By now, I bet you’ve already heard of how amazing the Gili islands are. So, to get down to the point, this isn’t a post to convince you why you might wanna consider taking a journey to the scuba diver and any beach lover’s Indonesian paradise. This is written to semi-help you to plan your trip. Quick, painless, and non-comprehensive– here’s an easy guide for first timers in Gili Islands. All the basic things you need to know all summed up in one super short post.
- The Gilis are no longer a part of Bali island, but instead belongs to Lombok.
- You can either fly into Denpasar (Bali)or Lombokto reach the Gilis. Lombok is definitely closer.
- From Denpasar, you’ll have to get to Padang Baito take a ferry that will take you to the Gilis.
- Alternatively, you can fly to Lombok from Denpasar to avoid the 2-hour trip to the port.
- Either way, it’ll take at least 3-4 hours if you’re coming from Denpasar.
The Ferry Guide
- If you’re gonna a be in Bali before going to the Gilis, don’t book your ferry tickets online.

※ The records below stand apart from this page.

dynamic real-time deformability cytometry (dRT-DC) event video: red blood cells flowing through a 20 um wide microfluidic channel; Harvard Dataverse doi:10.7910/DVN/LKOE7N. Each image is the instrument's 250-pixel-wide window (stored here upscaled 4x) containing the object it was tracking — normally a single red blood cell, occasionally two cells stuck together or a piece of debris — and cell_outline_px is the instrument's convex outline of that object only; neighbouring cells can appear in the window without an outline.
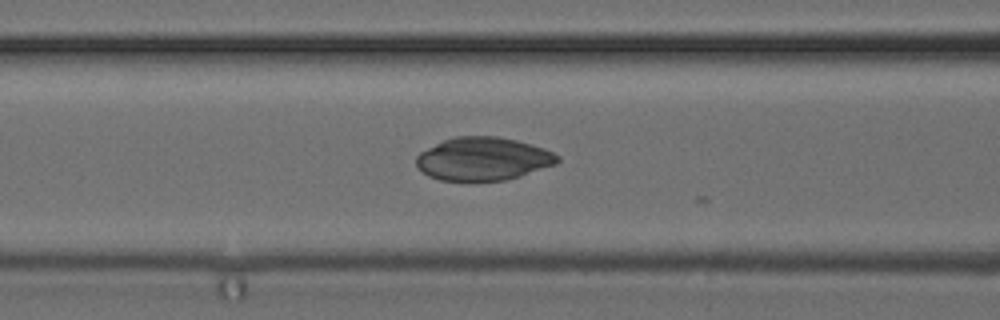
{"species": "common noctule bat (a hibernating species)", "species_latin": "Nyctalus noctula", "temperature_condition": "cold", "stored_images_in_passage": 26, "camera_frame_rate_fps": 3000, "um_per_image_px": 0.085, "animal": {"sex": "female", "body_mass_g": 24.6, "forearm_length_mm": 56.2}, "frame": {"image": 1, "passage_image": 20, "time_ms": 6.333, "image_size_px": [1000, 320], "cell_outline_px": [[560, 160], [556, 164], [520, 176], [504, 180], [440, 180], [428, 176], [416, 168], [416, 156], [420, 152], [444, 140], [456, 136], [496, 136], [516, 140], [532, 144], [544, 148], [560, 156]], "centroid_in_image_um": [41.06, 13.5], "position_along_channel_um": 125.5, "area_um2": 35.43}}
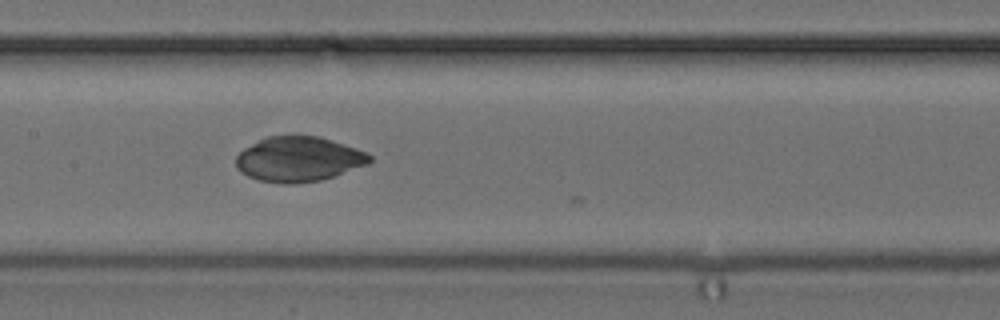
{"frame": {"image": 2, "passage_image": 24, "time_ms": 7.667, "image_size_px": [1000, 320], "cell_outline_px": [[372, 160], [368, 164], [336, 176], [320, 180], [288, 184], [284, 184], [260, 180], [248, 176], [240, 172], [236, 168], [236, 156], [244, 148], [264, 136], [320, 136], [368, 152], [372, 156]], "centroid_in_image_um": [25.39, 13.52], "position_along_channel_um": 182.0, "area_um2": 35.2}}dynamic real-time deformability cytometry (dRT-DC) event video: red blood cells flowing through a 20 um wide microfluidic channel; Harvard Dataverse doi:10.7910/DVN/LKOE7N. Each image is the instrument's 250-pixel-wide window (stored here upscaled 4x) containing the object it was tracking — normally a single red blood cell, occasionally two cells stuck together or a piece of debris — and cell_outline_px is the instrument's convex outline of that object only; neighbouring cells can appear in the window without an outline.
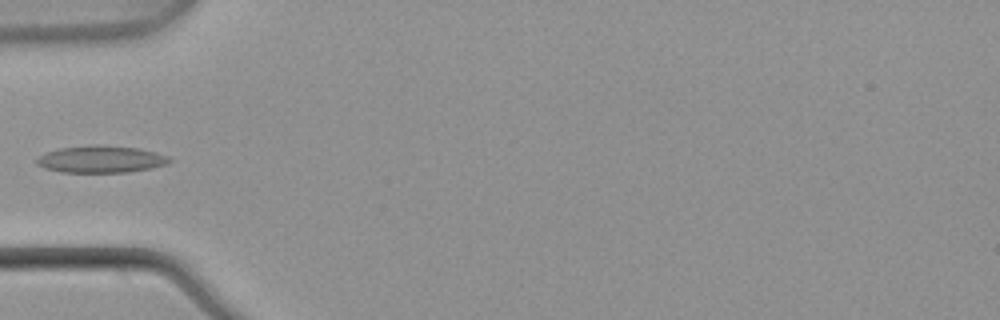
{"species": "common noctule bat (a hibernating species)", "species_latin": "Nyctalus noctula", "temperature_condition": "warm", "stored_images_in_passage": 6, "camera_frame_rate_fps": 3000, "um_per_image_px": 0.085, "animal": {"sex": "male", "body_mass_g": 21.5, "forearm_length_mm": 52.0}, "frame": {"image": 1, "passage_image": 6, "time_ms": 1.667, "image_size_px": [1000, 320], "cell_outline_px": [[172, 160], [168, 164], [152, 168], [128, 172], [60, 172], [44, 168], [36, 164], [36, 160], [40, 156], [48, 152], [60, 148], [88, 144], [104, 144], [136, 148], [156, 152], [168, 156]], "centroid_in_image_um": [8.6, 13.52], "position_along_channel_um": 76.4, "area_um2": 21.1}}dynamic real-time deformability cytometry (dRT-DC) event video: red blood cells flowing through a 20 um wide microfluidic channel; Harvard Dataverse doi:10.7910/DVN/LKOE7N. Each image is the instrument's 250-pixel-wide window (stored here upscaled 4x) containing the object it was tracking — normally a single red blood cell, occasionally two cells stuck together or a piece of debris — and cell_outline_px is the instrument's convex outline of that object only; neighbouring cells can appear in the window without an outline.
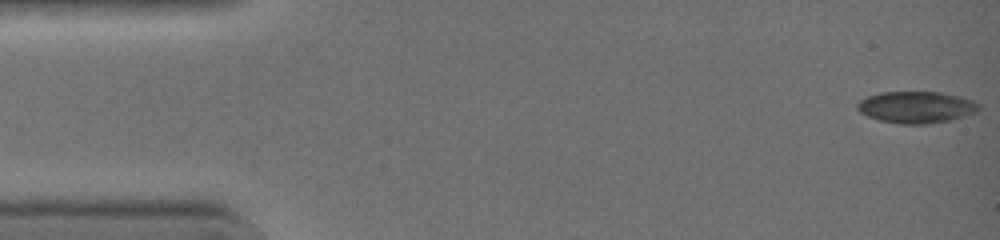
{"species": "common noctule bat (a hibernating species)", "species_latin": "Nyctalus noctula", "temperature_condition": "warm", "stored_images_in_passage": 43, "camera_frame_rate_fps": 3000, "um_per_image_px": 0.085, "animal": {"sex": "female", "body_mass_g": 19.0, "forearm_length_mm": 51.5}, "frame": {"image": 1, "passage_image": 1, "time_ms": 0.0, "image_size_px": [1000, 240], "cell_outline_px": [[980, 108], [972, 112], [948, 120], [924, 124], [900, 124], [880, 120], [868, 116], [860, 112], [856, 108], [856, 104], [860, 100], [868, 96], [880, 92], [940, 92], [972, 100]], "centroid_in_image_um": [77.78, 9.1], "position_along_channel_um": 7.2, "area_um2": 21.91}}
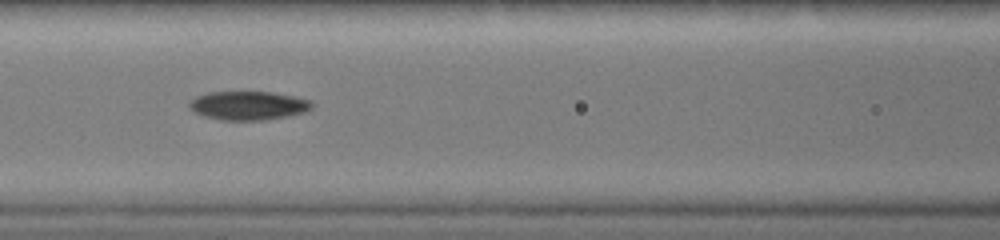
{"frame": {"image": 2, "passage_image": 19, "time_ms": 6.0, "image_size_px": [1000, 240], "cell_outline_px": [[312, 108], [300, 112], [284, 116], [264, 120], [220, 120], [204, 116], [196, 112], [188, 104], [196, 96], [208, 92], [272, 92], [292, 96], [308, 100], [312, 104]], "centroid_in_image_um": [21.05, 8.97], "position_along_channel_um": 145.5, "area_um2": 20.06}}
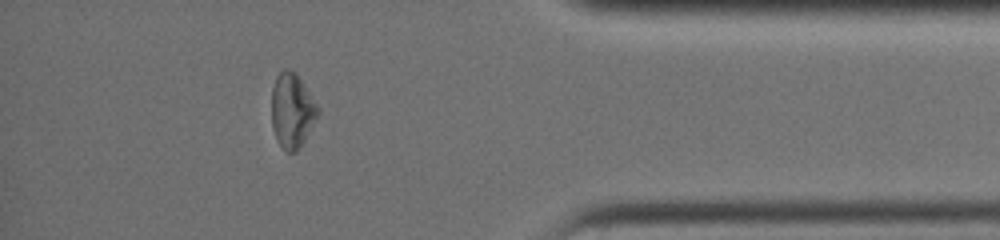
{"frame": {"image": 3, "passage_image": 38, "time_ms": 12.333, "image_size_px": [1000, 240], "cell_outline_px": [[320, 116], [296, 152], [284, 152], [276, 140], [272, 128], [272, 88], [276, 76], [284, 68], [288, 68], [296, 72], [320, 108]], "centroid_in_image_um": [24.84, 9.4], "position_along_channel_um": 410.4, "area_um2": 20.58}, "authors_computed_cell_mechanics": {"area_um2": 20.5768, "velocity_mm_per_s": 4.4834, "shape_relaxation_time_tau1_ms": 3.8018, "shape_relaxation_time_tau2_ms": 8.9798, "deformation_change_tau1": 0.1745, "deformation_change_tau2": 0.1768}}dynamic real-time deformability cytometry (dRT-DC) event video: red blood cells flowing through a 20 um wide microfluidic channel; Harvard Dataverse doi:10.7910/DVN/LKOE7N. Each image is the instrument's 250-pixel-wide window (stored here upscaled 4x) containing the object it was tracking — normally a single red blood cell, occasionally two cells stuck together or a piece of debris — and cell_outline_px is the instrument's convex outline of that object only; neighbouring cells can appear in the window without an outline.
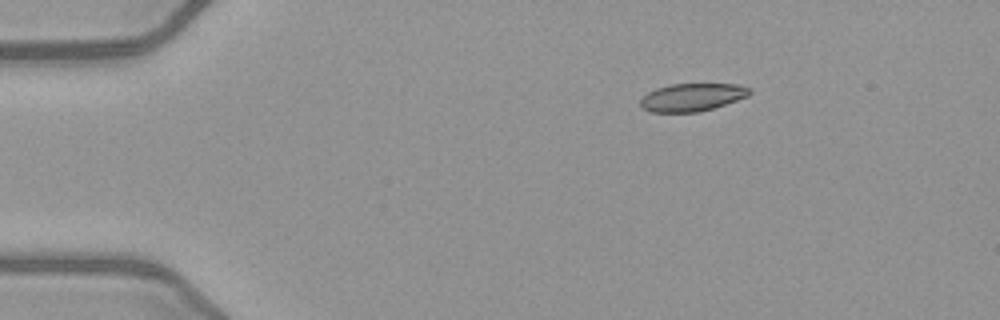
{"species": "common noctule bat (a hibernating species)", "species_latin": "Nyctalus noctula", "temperature_condition": "warm", "stored_images_in_passage": 44, "camera_frame_rate_fps": 3000, "um_per_image_px": 0.085, "animal": {"sex": "female", "body_mass_g": 21.9}, "frame": {"image": 1, "passage_image": 1, "time_ms": 0.0, "image_size_px": [1000, 320], "cell_outline_px": [[752, 92], [748, 96], [700, 112], [652, 112], [640, 108], [640, 100], [648, 92], [656, 88], [672, 84], [736, 84], [752, 88]], "centroid_in_image_um": [58.82, 8.26], "position_along_channel_um": 26.2, "area_um2": 17.69}}
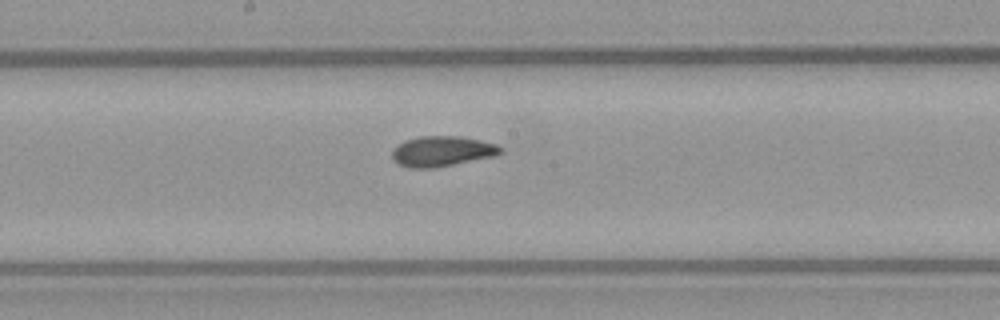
{"frame": {"image": 2, "passage_image": 20, "time_ms": 6.333, "image_size_px": [1000, 320], "cell_outline_px": [[504, 152], [496, 156], [436, 168], [408, 168], [396, 164], [392, 160], [392, 148], [404, 140], [420, 136], [460, 136], [480, 140], [496, 144], [504, 148]], "centroid_in_image_um": [37.57, 12.87], "position_along_channel_um": 210.6, "area_um2": 19.65}}
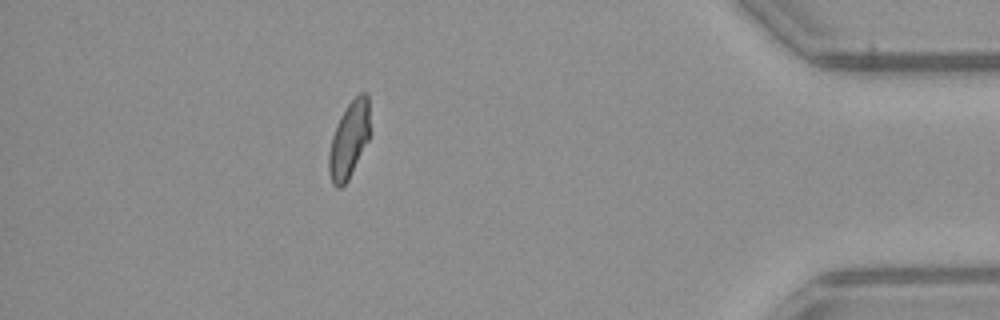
{"frame": {"image": 3, "passage_image": 38, "time_ms": 12.333, "image_size_px": [1000, 320], "cell_outline_px": [[368, 140], [348, 180], [340, 188], [336, 188], [332, 184], [328, 172], [328, 152], [332, 136], [340, 116], [348, 104], [360, 92], [368, 92]], "centroid_in_image_um": [29.63, 11.91], "position_along_channel_um": 405.6, "area_um2": 18.09}, "authors_computed_cell_mechanics": {"area_um2": 18.8428, "velocity_mm_per_s": 4.0541, "shape_relaxation_time_tau1_ms": null, "shape_relaxation_time_tau2_ms": 2.4255, "deformation_change_tau1": null, "deformation_change_tau2": 0.0702}}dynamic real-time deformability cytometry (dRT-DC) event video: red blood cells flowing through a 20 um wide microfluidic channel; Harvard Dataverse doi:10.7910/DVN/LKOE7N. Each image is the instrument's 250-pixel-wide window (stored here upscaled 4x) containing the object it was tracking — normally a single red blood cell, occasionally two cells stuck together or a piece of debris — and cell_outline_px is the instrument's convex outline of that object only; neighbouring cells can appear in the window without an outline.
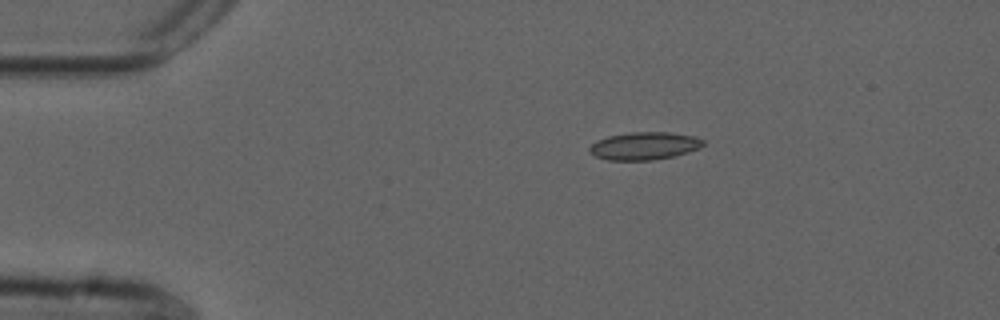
{"species": "common noctule bat (a hibernating species)", "species_latin": "Nyctalus noctula", "temperature_condition": "cold", "stored_images_in_passage": 46, "camera_frame_rate_fps": 3000, "um_per_image_px": 0.085, "animal": {"sex": "male", "forearm_length_mm": 52.5}, "frame": {"image": 1, "passage_image": 1, "time_ms": 0.0, "image_size_px": [1000, 320], "cell_outline_px": [[704, 144], [700, 148], [676, 156], [652, 160], [608, 160], [596, 156], [588, 152], [588, 148], [596, 140], [608, 136], [632, 132], [668, 132], [692, 136], [704, 140]], "centroid_in_image_um": [54.75, 12.41], "position_along_channel_um": 30.2, "area_um2": 18.38}}
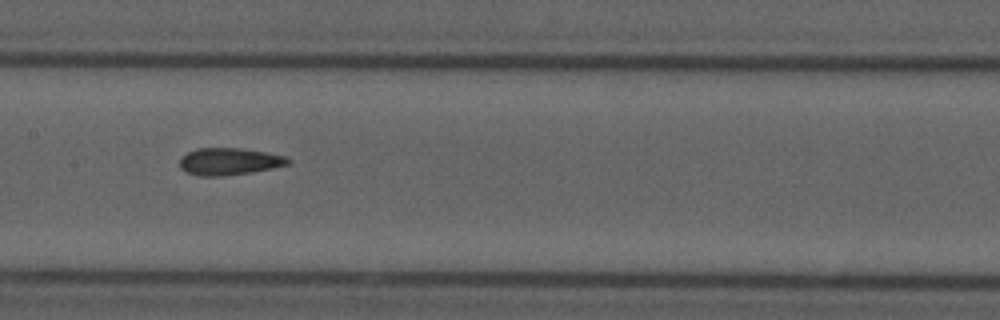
{"frame": {"image": 2, "passage_image": 18, "time_ms": 5.667, "image_size_px": [1000, 320], "cell_outline_px": [[292, 164], [252, 172], [220, 176], [200, 176], [188, 172], [180, 168], [180, 156], [196, 148], [240, 148], [264, 152], [284, 156], [292, 160]], "centroid_in_image_um": [19.49, 13.72], "position_along_channel_um": 187.9, "area_um2": 17.11}}
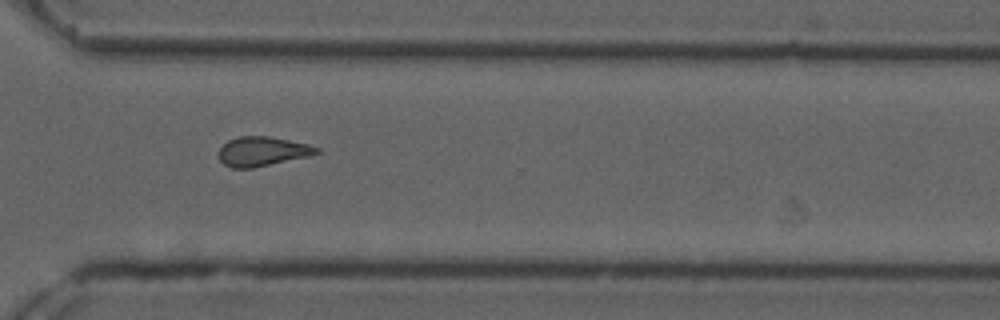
{"frame": {"image": 3, "passage_image": 31, "time_ms": 10.0, "image_size_px": [1000, 320], "cell_outline_px": [[320, 152], [312, 156], [252, 168], [232, 168], [224, 164], [220, 160], [220, 148], [228, 140], [240, 136], [268, 136], [308, 144], [320, 148]], "centroid_in_image_um": [22.34, 12.87], "position_along_channel_um": 348.3, "area_um2": 16.76}, "authors_computed_cell_mechanics": {"area_um2": 17.051, "velocity_mm_per_s": 3.7108, "shape_relaxation_time_tau1_ms": null, "shape_relaxation_time_tau2_ms": 2.9633, "deformation_change_tau1": null, "deformation_change_tau2": 0.1113}}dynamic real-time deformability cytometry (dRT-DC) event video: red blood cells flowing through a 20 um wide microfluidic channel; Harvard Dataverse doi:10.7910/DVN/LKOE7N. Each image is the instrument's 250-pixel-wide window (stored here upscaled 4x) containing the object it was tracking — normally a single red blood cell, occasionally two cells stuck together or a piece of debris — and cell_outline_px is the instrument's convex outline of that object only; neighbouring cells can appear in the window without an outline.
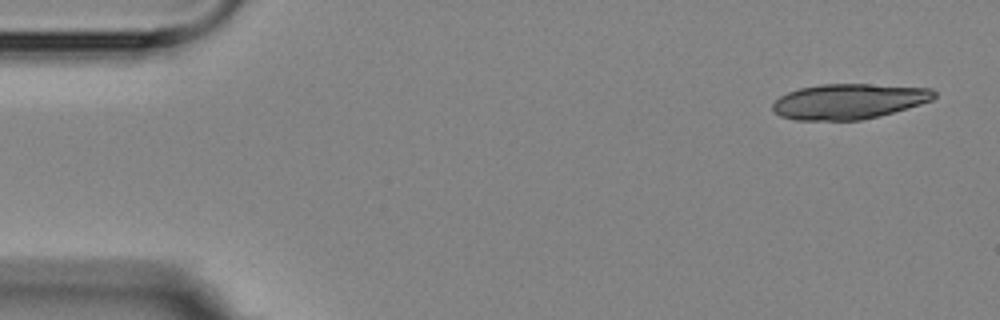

I could have found way cheaper roundtrip tickets, but we were coming from the airport and I didn’t wanna deal with the hassle of bargaining for a ride to the port so I booked a package deal that included pick up. It is way cheaper to find a tour agency around Bali especially if you’re great at haggling.
- Depending on the weather, it takes 1-2 hours to reach The Gilis from Padang Bai.
- I opted for the air conditioned “VIP” ferry which I did not regret. There are cheaper options but I needed the comfort.
- Luggages gets stacked on top of the ferry so expect it to get dirty and scratched.
- The Backpacker’s choice. Bars and parties are here. There are more choices of restaurants. The busiest of the three.
- I feel that it’s comparable cheaper here than Gili Air. Not sure about Gili Meno as we only made a super quick stop there.
- There are three ways to get around the island– by walking, bicycle, or a horse carriage.
- Bicycle rentals are all over the island, but our villa provided ours for free. Perhaps look into staying at places that offers free rentals if you want one less thing to worry about.
- I found it easier to bike around here as compared to Gili Air. The roads are more paved although there are certain areas that’s a little bit more challenging. Nothing a beginner can’t handle though. I say that confidently because this is where I actually learned how to ride a bike.
- The front side of the island (where the ferry lands) has more laid back and cheaper bars and restaurant. The other side of the island, which takes about 20-30 minutes by bicycle, has a fancier vibe. This is also where the fancier hotels are located– very strategic as this is where the sun sets.
- Speaking of sun sets, the instafamous Gili sunset swing shots are on that other side of the island. There are plenty more ocean swings all over the Gilis now, but Gili T’s famous Ombok Sunset is a classic.
- Snorkeling is great around Gili T. Turtles are everywhere. Beaches are nice too, but nothing really that has blown me away. Still, the water is clear and beautiful. The sand situation is a bit rocky.
- My favorite restaurant here happened to be a Thai restaurant (Thai Garden). Their Penang curry was pretty darn good.
- The baby of the Gilis. It’s the smallest and most quiet island. Perfect for couples and honeymooners looking for peace and isolation.
- Comparatively more expensive than Gili T.
- Same mode of transportation as Gili T.
- Biking around the island can be challenging in some parts. There are certain areas (lots of them) where we had to walk because of the sand. Perhaps it’s a good idea to invest in renting a bicycle designed for riding in the sand.
- There’s a good variety of restaurants and bars here as well.
- We especially loved The Chillout Restaurant and ate here every single night. They’re known for their pizza but I wasn’t that amazed. Their tuna burger, however, is highly recommended.
- We stayed at Slow Villas which was a nice luxury, yet affordable resort. (READ: Taking It Slow In Gili Air)
- Their spa, Slow Spa, is quite a name known around the island. If you’re looking for a great quality massage, I highly recommend it. Make sure you book asap as they get pretty full fast.
- There are snorkeling and diving tours offered everywhere, but we opted for a private snorkeling trip that we booked via our hotel. Snorkeling with Madiprovided us great private service and he took us to the best spots away from the tourists.
- When we were heading to Gili Air from Gili T, I saw a bunch of solo travelers making a stop here, so I’m guessing it’s quite friendly to the soloists.
- We only really got to experience Gili Meno during our snorkeling trip so I can’t say much, but of all stops we’ve made, the best snorkeling spots were actually here.
- I would suggest staying here if your itinerary is all about chasing corals.
- Snorkeling and diving tours are everywhere in the islands.
- Getting from one island to another is easy– you can either hire a private speed boat if you’re loaded, or go with the scheduled ferry.
- That said, it is possible to visit one island on a day trip.
- There also tours offered that will take you to Lombok Island.
- Magic mushrooms, indeed, are everywhere.
And there you go folks. Now go book that ticket and make it official!